La hazaña, descrita en un artículo de la revista científica Current Biology, probablemente no sea tan sorprendente para quienes ya conocían los llamados rotíferos bdelloides, criaturas que se asemejan vagamente a un termómetro (los tradicionales, transparentes y con mercurio en su interior) y miden alrededor de una décima de milímetro. Ya eran conocidos por su capacidad para pasar largos períodos en animación suspendida, pero nada se compara con el récord que ahora han establecido.

Los rotíferos bdelloides no parecen mucho más complicados que un tracto digestivo rodeado de cilios, pero al igual que nosotros, también tienen tejidos diferenciados y especializados, incluso un cerebro pequeño. Esto significa que los descubrimientos sobre su capacidad para sobrevivir largos períodos bajo congelación podrían ser útiles en los intentos de aplicar procesos similares a organismos más grandes, preservando, por ejemplo, órganos para trasplantes por más tiempo.

“Por supuesto, cuanto más complejo es el organismo, más difícil es conservarlo vivo cuando está congelado.

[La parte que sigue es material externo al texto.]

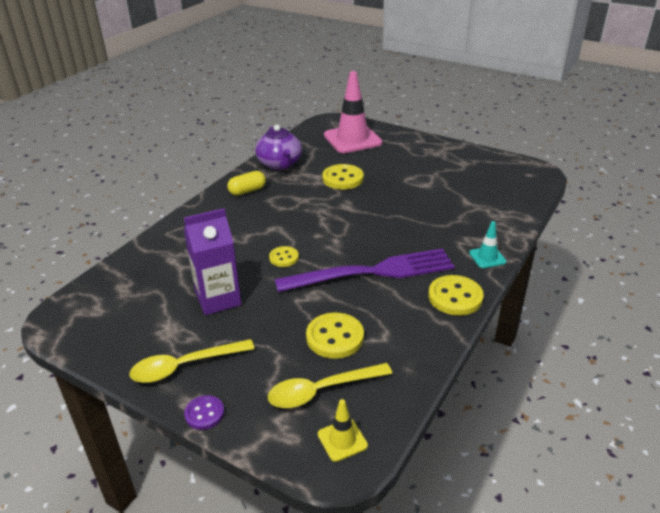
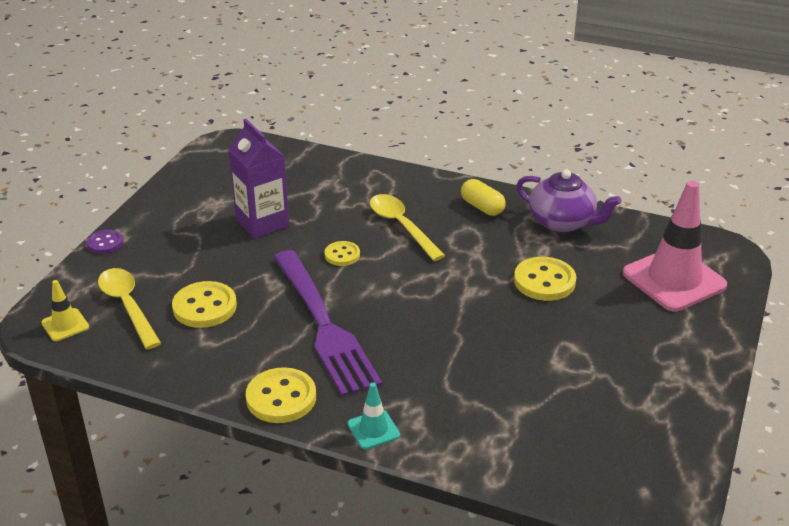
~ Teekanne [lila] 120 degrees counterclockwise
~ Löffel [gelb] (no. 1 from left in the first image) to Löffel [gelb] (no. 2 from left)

Para los mamíferos, esto no es posible hoy ”, dijo el coordinador del estudio, Stas Malavin, del Instituto de Problemas Físico-Químicos y Biológicos de la Ciencia del Suelo en Pushchino, Rusia. “Pero ver que esto es factible no solo en organismos unicelulares sino también en un organismo con sistema digestivo y cerebro, aunque sea microscópico, es un gran paso”, declaró en un comunicado oficial.

Los rotíferos revividos que estudiaron Malavin y sus colegas pertenecen al género Adineta y fueron recolectados en el llamado “permafrost” (suelo ártico permanentemente congelado) de la cuenca del río Alazeya en el noreste de Siberia. Los 3,5 m de profundidad de donde proceden las muestras, así como la presencia allí de mamíferos momificados de la Edad de Hielo y otras señales geológicas, sugieren fuertemente que los invertebrados de hecho pasaron las últimas decenas de miles de años congelados.

La edad de las muestras —24.485 años, para ser exactos— se obtuvo mediante el método del carbono 14, el más utilizado hasta la fecha la materia orgánica.

Los investigadores incubaron las muestras en condiciones de laboratorio más agradables que el permafrost y, al cabo de un mes, verificaron la presencia de diferentes microbios, además de los rotíferos. La presencia de material genético de los pequeños animales en el suelo antes de esta época de cultivo confirma que estuvieron allí desde el momento en que ese pedazo de tierra se había congelado originalmente.

Una vez descongelados, los invertebrados no perdieron tiempo y comenzaron a reproducirse, lo que es mucho más fácil en el caso de los rotíferos, ya que son animales que adoptan una forma estricta de partenogénesis o «nacimiento virginal», una forma de reproducción que no depende del sexo. .

Así, se estableció un linaje partenogenético en el laboratorio ruso, del cual se seleccionaron 144 individuos que se sometieron a un desafío final. Los rotíferos se volvieron a congelar (a una temperatura de 15 grados Celsius durante una semana) y luego se volvieron a poner a temperatura ambiente. Al menos algunos sobrevivieron al proceso, pero, curiosamente, no resultaron más exitosos que sus parientes modernos. Esto indica que los rotíferos de la Edad de Hielo no tenían nada de especial: la impresionante capacidad de supervivencia a la congelación sería algo más general del grupo.